_Information provided_
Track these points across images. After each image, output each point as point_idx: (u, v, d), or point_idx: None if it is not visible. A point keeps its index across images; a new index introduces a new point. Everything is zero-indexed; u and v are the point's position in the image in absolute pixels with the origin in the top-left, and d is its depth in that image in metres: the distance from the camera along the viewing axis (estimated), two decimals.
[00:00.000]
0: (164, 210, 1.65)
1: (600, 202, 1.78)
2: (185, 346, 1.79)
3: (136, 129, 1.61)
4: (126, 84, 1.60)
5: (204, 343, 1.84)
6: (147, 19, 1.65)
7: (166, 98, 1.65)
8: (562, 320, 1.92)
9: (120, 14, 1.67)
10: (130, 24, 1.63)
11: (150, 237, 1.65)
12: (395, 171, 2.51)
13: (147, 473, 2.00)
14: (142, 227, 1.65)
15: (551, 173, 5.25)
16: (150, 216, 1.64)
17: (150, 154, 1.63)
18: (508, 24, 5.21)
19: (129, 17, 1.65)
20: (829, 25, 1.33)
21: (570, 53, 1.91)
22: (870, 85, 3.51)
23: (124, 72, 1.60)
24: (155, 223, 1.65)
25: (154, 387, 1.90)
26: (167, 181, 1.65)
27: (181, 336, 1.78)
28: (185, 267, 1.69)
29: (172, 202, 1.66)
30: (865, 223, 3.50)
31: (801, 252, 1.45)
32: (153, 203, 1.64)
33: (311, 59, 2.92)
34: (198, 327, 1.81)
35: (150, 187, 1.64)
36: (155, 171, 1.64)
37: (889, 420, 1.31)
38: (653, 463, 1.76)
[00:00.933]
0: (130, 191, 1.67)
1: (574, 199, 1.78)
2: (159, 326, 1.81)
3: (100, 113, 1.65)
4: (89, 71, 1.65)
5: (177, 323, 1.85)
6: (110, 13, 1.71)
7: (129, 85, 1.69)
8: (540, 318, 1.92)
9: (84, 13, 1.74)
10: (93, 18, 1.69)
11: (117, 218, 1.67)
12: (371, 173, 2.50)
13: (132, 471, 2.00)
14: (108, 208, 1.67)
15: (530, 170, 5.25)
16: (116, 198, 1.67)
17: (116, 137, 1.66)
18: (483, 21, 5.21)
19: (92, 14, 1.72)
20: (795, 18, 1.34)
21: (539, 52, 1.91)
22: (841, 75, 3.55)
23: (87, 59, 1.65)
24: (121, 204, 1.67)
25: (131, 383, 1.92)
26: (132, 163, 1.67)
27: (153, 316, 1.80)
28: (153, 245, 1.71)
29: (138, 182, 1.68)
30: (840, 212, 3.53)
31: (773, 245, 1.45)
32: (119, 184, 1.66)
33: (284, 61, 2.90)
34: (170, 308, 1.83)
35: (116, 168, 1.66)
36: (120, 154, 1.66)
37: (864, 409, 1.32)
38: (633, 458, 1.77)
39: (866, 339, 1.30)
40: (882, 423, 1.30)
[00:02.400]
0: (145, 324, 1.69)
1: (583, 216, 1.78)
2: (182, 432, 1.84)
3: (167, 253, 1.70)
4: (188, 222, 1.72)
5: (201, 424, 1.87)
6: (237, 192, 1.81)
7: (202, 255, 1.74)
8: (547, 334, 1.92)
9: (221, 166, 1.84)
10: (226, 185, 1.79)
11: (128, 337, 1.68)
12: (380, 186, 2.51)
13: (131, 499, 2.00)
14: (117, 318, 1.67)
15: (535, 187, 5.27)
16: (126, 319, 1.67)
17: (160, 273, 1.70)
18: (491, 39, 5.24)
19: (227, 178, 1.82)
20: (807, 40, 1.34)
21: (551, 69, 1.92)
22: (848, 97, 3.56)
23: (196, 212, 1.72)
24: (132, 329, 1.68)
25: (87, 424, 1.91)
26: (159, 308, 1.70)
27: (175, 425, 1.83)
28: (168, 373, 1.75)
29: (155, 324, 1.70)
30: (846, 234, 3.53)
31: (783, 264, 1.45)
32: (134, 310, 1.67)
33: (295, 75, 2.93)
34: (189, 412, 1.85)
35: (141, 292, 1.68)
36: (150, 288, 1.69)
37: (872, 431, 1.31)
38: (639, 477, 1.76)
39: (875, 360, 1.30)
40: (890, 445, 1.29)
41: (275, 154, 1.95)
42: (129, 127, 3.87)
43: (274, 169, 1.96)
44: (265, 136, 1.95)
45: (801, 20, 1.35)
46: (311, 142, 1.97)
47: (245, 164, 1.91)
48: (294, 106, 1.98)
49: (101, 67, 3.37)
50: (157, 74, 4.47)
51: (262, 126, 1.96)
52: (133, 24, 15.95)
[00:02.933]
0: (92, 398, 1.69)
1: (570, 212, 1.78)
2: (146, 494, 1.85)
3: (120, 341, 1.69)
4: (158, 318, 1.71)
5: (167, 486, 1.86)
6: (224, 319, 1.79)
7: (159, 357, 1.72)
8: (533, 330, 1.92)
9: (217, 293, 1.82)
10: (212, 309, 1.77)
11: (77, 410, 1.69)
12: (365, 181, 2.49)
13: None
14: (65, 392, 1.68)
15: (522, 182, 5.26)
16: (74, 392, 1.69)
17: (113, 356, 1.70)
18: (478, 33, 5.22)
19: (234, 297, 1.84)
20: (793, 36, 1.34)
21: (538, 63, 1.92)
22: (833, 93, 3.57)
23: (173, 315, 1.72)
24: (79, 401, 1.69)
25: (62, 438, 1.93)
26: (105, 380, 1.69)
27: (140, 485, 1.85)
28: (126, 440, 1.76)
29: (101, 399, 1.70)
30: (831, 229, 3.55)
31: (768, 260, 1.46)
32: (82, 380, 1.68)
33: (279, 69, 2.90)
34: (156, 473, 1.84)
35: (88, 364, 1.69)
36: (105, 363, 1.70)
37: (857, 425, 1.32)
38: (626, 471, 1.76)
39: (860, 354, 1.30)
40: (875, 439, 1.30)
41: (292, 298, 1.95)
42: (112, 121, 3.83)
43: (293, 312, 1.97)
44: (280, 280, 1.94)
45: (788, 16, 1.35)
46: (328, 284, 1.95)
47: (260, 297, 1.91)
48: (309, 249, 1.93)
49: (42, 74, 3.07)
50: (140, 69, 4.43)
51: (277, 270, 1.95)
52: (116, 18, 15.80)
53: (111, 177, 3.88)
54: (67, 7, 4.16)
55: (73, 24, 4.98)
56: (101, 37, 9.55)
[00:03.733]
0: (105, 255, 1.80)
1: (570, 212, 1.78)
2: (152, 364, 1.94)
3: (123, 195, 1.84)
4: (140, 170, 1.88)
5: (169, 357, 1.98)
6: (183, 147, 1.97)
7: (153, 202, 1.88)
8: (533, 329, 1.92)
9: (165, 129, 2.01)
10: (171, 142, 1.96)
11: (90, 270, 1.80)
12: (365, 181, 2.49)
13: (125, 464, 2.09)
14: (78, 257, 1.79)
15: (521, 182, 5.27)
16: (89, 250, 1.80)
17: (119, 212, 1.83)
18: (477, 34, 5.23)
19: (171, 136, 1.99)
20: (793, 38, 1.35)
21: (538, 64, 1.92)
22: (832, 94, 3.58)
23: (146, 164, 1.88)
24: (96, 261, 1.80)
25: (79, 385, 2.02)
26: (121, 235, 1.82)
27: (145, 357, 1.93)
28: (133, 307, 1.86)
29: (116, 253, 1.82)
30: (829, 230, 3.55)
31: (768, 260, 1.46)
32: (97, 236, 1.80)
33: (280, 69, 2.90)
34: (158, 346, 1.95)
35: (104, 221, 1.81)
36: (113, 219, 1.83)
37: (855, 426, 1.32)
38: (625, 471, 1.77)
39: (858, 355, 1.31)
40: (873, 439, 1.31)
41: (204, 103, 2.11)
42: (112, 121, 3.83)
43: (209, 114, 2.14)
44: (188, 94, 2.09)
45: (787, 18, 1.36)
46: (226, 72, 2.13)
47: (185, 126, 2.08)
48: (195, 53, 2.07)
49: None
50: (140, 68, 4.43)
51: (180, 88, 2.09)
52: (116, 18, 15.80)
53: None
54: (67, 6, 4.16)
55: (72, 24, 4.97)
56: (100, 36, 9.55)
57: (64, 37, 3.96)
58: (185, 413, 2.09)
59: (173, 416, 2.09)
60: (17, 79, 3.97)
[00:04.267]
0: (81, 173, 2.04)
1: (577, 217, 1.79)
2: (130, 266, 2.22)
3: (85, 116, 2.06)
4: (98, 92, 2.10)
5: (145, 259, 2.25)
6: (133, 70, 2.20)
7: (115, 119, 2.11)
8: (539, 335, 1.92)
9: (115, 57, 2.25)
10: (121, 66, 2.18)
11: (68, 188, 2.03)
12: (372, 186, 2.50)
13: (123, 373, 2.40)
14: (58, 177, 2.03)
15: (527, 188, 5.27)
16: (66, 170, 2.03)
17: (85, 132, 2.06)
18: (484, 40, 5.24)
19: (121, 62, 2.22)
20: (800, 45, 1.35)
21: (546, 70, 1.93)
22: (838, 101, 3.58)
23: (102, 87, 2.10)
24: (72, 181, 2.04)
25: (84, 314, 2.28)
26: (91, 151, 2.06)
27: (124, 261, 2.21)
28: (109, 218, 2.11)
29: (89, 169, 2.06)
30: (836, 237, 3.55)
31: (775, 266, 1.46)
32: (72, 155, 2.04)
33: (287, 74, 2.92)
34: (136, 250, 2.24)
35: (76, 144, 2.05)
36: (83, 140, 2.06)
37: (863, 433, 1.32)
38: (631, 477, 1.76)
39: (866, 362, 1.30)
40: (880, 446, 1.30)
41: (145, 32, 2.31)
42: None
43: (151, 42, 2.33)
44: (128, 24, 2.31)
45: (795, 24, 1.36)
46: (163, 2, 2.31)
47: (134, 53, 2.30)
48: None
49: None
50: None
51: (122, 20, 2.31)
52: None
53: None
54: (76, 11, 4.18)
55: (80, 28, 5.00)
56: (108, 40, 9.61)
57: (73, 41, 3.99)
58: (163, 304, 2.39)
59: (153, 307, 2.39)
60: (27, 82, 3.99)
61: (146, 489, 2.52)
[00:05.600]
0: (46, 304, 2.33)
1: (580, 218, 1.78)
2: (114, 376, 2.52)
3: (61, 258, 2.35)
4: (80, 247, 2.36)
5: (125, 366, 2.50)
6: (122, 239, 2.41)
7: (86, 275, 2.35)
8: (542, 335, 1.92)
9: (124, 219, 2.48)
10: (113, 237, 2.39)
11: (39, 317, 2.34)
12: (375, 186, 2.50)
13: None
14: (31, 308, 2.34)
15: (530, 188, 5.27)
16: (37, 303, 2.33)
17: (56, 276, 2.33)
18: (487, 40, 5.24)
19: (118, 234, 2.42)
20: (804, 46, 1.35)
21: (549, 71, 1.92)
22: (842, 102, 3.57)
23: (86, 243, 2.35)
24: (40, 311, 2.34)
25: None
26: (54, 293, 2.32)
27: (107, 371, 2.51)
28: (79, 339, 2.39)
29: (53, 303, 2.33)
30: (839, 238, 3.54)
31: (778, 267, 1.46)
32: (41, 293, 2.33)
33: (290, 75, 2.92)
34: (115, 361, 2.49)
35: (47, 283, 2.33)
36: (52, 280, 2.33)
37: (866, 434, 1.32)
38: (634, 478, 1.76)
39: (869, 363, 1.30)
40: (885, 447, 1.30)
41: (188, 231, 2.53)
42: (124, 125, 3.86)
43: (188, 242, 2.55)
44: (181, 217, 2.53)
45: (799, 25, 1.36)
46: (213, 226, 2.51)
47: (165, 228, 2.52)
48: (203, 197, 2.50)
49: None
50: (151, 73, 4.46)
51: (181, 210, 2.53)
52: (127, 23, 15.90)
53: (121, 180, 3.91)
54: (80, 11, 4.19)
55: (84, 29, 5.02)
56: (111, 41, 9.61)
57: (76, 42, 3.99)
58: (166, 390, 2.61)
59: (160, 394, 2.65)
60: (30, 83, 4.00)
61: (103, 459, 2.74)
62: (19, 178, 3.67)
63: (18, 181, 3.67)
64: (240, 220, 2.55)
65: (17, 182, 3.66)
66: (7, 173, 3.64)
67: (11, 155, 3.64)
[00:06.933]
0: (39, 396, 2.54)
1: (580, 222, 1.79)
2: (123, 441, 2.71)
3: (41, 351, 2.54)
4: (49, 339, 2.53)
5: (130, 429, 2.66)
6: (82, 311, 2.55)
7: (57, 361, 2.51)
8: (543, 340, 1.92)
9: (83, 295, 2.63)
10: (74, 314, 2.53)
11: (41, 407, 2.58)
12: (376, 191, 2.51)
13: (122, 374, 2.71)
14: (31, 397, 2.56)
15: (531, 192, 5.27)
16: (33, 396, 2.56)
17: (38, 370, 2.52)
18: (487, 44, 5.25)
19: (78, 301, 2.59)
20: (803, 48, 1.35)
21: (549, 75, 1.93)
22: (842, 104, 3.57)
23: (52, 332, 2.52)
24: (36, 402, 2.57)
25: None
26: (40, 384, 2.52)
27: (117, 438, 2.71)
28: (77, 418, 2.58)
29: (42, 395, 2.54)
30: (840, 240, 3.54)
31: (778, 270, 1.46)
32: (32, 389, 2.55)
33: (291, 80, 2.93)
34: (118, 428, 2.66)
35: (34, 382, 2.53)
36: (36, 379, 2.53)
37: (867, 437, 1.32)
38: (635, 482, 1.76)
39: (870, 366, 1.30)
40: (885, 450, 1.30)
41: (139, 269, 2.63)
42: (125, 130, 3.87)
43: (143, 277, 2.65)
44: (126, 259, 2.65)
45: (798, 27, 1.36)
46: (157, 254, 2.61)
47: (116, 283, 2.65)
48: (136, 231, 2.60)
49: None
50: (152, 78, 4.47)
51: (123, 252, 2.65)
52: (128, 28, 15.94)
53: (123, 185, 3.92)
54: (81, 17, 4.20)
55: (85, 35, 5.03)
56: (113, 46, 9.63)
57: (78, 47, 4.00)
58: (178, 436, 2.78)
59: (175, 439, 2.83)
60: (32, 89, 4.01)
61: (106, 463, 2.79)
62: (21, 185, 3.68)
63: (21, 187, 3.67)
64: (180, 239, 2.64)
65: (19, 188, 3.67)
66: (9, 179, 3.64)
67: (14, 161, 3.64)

--

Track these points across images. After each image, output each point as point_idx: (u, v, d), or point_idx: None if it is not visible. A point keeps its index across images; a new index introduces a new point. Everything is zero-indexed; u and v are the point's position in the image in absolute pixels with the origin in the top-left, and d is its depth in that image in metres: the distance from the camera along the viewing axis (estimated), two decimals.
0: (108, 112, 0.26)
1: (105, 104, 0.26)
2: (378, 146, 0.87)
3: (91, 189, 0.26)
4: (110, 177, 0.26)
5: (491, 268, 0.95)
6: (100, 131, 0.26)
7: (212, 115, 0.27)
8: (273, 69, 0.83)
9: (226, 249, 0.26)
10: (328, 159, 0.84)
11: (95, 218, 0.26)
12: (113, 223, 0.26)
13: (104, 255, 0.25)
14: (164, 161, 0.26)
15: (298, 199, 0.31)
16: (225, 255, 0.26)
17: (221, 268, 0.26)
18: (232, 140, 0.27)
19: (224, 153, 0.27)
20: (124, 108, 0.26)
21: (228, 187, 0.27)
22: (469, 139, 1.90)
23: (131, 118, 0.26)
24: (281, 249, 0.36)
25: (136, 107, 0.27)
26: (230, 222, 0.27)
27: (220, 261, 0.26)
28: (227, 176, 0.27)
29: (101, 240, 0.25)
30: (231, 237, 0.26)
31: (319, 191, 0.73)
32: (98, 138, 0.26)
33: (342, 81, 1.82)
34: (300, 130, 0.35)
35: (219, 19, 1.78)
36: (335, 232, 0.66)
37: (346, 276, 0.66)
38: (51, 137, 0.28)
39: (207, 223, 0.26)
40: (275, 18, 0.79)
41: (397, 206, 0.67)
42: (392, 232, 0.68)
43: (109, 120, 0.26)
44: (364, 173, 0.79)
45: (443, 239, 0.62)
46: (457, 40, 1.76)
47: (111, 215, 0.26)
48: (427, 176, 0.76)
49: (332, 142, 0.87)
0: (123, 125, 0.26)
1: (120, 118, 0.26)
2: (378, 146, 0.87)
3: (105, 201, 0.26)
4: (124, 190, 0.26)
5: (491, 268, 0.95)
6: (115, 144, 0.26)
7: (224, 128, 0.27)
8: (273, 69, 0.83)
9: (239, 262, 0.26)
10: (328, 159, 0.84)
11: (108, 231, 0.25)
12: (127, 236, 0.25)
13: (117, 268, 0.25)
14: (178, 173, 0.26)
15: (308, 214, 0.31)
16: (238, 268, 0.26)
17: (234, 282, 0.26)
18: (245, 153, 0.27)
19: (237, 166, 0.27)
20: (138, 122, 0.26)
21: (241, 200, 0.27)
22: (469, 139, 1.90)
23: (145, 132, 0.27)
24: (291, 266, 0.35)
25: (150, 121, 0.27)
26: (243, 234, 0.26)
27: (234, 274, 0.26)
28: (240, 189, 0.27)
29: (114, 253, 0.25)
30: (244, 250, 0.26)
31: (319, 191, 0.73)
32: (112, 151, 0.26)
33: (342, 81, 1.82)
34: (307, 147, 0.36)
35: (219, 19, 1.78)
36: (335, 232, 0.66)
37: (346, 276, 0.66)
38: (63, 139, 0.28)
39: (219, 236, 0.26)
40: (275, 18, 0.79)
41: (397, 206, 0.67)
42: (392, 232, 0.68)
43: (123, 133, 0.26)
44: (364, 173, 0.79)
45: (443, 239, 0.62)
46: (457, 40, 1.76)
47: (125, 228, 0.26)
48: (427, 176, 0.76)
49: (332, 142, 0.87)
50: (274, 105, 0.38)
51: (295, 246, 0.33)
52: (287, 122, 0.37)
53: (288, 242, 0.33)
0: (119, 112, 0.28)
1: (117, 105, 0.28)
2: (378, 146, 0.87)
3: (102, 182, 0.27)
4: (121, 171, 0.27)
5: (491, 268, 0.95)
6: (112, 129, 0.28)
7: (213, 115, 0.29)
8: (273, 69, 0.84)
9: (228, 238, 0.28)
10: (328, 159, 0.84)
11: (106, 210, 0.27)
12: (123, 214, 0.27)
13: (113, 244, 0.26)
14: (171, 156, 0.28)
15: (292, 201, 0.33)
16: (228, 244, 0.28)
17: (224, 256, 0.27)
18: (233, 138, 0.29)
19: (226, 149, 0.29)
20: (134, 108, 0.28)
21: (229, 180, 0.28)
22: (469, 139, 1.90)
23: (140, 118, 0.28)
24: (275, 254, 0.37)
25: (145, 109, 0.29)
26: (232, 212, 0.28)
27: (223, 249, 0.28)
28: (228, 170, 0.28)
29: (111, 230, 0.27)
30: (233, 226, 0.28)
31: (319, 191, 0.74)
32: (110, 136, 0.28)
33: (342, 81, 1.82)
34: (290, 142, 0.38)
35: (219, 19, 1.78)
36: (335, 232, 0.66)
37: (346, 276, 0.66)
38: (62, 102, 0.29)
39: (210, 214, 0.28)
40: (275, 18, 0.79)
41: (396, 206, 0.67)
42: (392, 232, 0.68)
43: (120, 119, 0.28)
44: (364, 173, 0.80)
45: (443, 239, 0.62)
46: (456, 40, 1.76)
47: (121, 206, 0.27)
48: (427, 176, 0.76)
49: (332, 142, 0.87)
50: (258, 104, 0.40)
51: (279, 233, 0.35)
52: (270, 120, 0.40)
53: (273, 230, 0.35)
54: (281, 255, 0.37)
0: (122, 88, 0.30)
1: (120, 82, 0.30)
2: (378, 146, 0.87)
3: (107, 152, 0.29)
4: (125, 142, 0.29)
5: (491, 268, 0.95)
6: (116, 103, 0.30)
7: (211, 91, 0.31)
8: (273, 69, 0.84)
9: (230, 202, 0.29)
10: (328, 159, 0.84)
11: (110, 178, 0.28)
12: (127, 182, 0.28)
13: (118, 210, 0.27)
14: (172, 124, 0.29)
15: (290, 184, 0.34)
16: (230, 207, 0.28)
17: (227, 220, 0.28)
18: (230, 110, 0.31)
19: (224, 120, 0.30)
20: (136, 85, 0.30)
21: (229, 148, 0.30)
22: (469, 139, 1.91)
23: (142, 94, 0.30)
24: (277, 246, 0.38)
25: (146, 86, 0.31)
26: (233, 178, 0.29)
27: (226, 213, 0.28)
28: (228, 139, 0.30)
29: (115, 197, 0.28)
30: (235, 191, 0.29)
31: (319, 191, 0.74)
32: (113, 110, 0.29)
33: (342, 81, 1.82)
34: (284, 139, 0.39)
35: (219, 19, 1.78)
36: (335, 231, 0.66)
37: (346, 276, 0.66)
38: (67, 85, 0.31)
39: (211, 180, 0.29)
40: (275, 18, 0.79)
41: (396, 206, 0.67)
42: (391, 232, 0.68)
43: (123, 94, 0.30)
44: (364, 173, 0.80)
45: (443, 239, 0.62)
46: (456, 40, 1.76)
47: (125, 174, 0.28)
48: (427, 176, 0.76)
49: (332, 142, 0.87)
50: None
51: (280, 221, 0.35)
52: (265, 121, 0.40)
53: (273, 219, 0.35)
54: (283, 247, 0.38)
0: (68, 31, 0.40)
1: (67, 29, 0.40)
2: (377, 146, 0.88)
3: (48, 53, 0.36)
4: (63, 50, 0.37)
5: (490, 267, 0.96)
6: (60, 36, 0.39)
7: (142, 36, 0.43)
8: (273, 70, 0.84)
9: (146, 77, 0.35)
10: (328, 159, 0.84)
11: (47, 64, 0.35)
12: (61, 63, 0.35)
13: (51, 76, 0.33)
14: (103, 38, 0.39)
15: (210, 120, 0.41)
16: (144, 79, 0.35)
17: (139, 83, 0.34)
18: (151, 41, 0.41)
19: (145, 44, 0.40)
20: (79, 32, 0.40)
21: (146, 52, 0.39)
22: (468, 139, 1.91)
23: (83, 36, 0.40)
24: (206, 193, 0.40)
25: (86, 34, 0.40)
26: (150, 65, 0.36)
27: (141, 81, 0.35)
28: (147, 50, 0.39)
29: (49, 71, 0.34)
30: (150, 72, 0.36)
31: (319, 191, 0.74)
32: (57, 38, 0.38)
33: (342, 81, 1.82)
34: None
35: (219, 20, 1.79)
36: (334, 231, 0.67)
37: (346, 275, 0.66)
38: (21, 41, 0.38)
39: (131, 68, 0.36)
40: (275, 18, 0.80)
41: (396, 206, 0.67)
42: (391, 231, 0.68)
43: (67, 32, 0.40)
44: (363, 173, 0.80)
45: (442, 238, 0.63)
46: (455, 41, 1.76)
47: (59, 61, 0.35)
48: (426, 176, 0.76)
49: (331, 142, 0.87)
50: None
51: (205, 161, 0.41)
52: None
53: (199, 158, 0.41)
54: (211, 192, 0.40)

_Brief_
Looking at the data above, write out exactly the lines that start at the one containing "7: (166, 98, 1.65)" and end at the one containing "38: (653, 463, 1.76)"; include both and nothing beyond.

_Your solution_
7: (166, 98, 1.65)
8: (562, 320, 1.92)
9: (120, 14, 1.67)
10: (130, 24, 1.63)
11: (150, 237, 1.65)
12: (395, 171, 2.51)
13: (147, 473, 2.00)
14: (142, 227, 1.65)
15: (551, 173, 5.25)
16: (150, 216, 1.64)
17: (150, 154, 1.63)
18: (508, 24, 5.21)
19: (129, 17, 1.65)
20: (829, 25, 1.33)
21: (570, 53, 1.91)
22: (870, 85, 3.51)
23: (124, 72, 1.60)
24: (155, 223, 1.65)
25: (154, 387, 1.90)
26: (167, 181, 1.65)
27: (181, 336, 1.78)
28: (185, 267, 1.69)
29: (172, 202, 1.66)
30: (865, 223, 3.50)
31: (801, 252, 1.45)
32: (153, 203, 1.64)
33: (311, 59, 2.92)
34: (198, 327, 1.81)
35: (150, 187, 1.64)
36: (155, 171, 1.64)
37: (889, 420, 1.31)
38: (653, 463, 1.76)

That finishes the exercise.